INSTRUCCIONES:
1: Cambia "buseta" por "camioneta" en el texto sobre la avenida 9 de Octubre y escribe de nuevo el pasaje que empieza en "El pito sincronizado" y termina en "mirar hacia atrás.".
2: Convierte en una lista breve el párrafo del texto sobre la avenida 9 de Octubre que comienza con "Son los latidos de la 9 de Octubre" y conserva sus datos principales.

FRAGMENTO DEL TEXTO:
▬▬▬▬▬▬▬▬▬▬
En la 9 de Octubre suenan sus voces

Guayaquileños destacados. La galería de presidentes del Club Metropolitano está llena de personajes.

Guayaquileños destacados. La galería de presidentes del Club Metropolitano está llena de personajes.

El pito sincronizado de los autos, el murmullo de las conversaciones de 30 segundos bajo la luz roja del semáforo, el taconeo sensual de las mujeres, el ronroneo de la vieja buseta, la 11.

Son los latidos de la 9 de Octubre, la avenida emblemática del centro de Guayaquil. Por sus adoquines de arcilla rojiza desfilan batallones de hombres y mujeres. En el bullicio, una carcajada los obliga a mirar hacia atrás.

La picardía de Elmo ‘El Cura’ Suárez rompe la rutina de los transeúntes en la esquina de Boyacá y 9 de Octubre. “Antes Guayaquil era pequeña. Solo había unos 500 habitantes. Ahora hay como tres millones, entre serranos, negros, manabas'”, cuenta este guayaco de 81 años.
▬▬▬▬▬▬▬▬▬▬
REGISTROS EXTRAÍDOS:
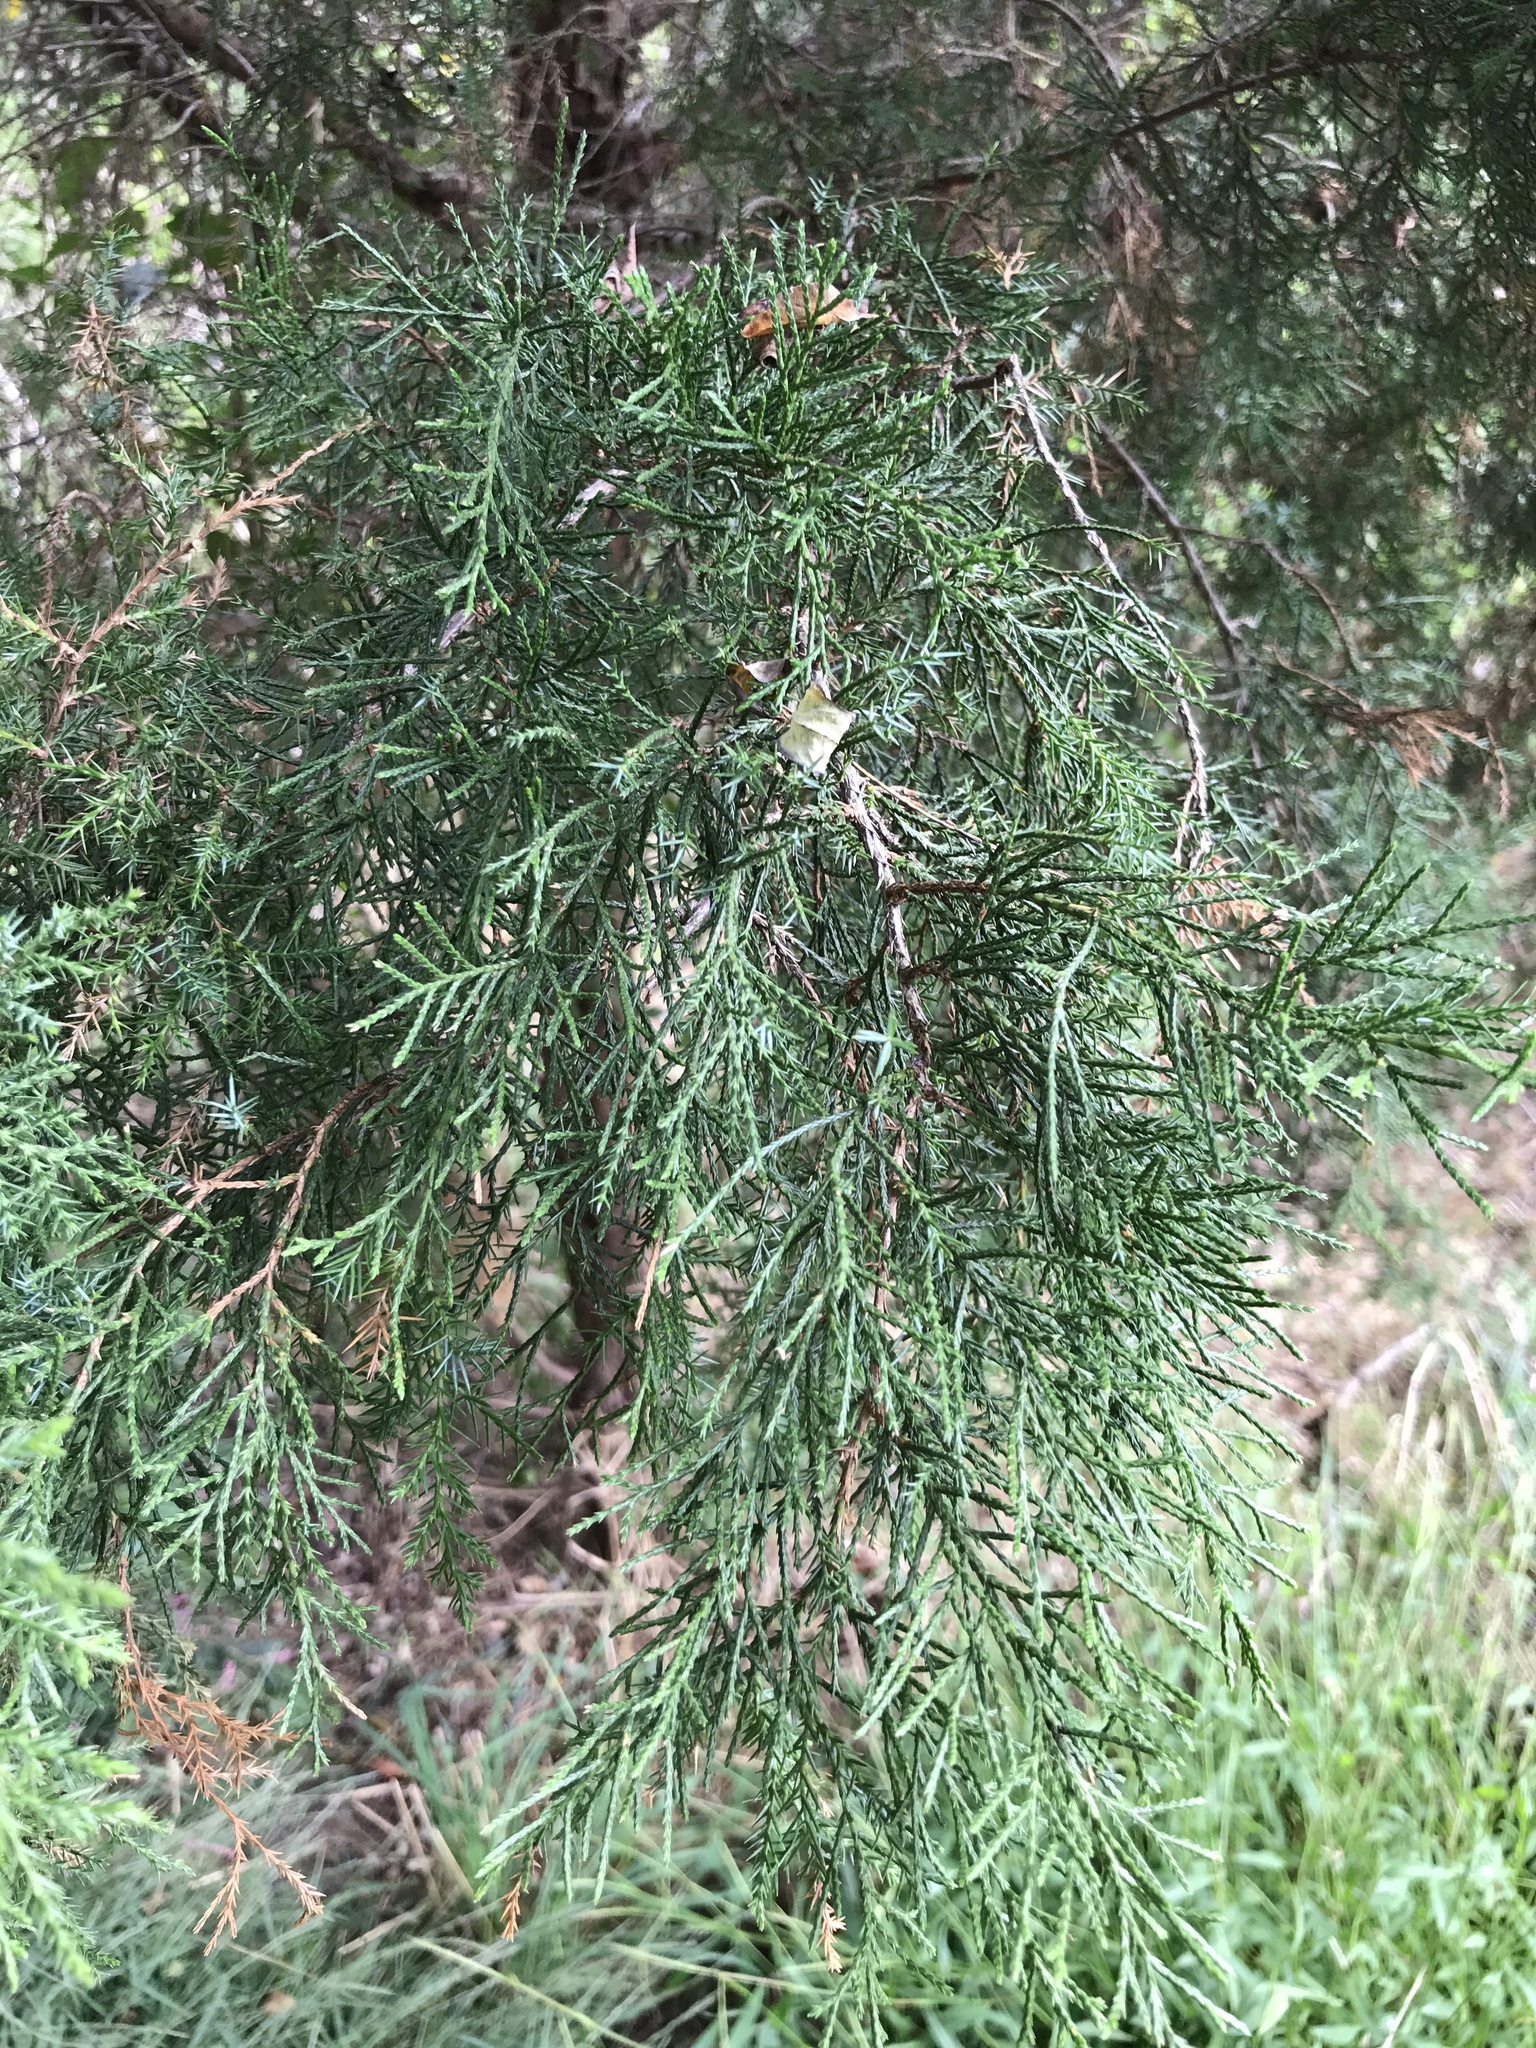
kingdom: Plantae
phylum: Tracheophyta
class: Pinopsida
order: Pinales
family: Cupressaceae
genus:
▬▬▬▬▬▬▬▬▬▬
RESPUESTAS:
1:
El pito sincronizado de los autos, el murmullo de las conversaciones de 30 segundos bajo la luz roja del semáforo, el taconeo sensual de las mujeres, el ronroneo de la vieja camioneta, la 11.

Son los latidos de la 9 de Octubre, la avenida emblemática del centro de Guayaquil. Por sus adoquines de arcilla rojiza desfilan batallones de hombres y mujeres. En el bullicio, una carcajada los obliga a mirar hacia atrás.

2:
- La 9 de Octubre es la avenida emblemática del centro de Guayaquil.
- Por sus adoquines de arcilla rojiza desfilan batallones de hombres y mujeres.
- En el bullicio, una carcajada los obliga a mirar hacia atrás.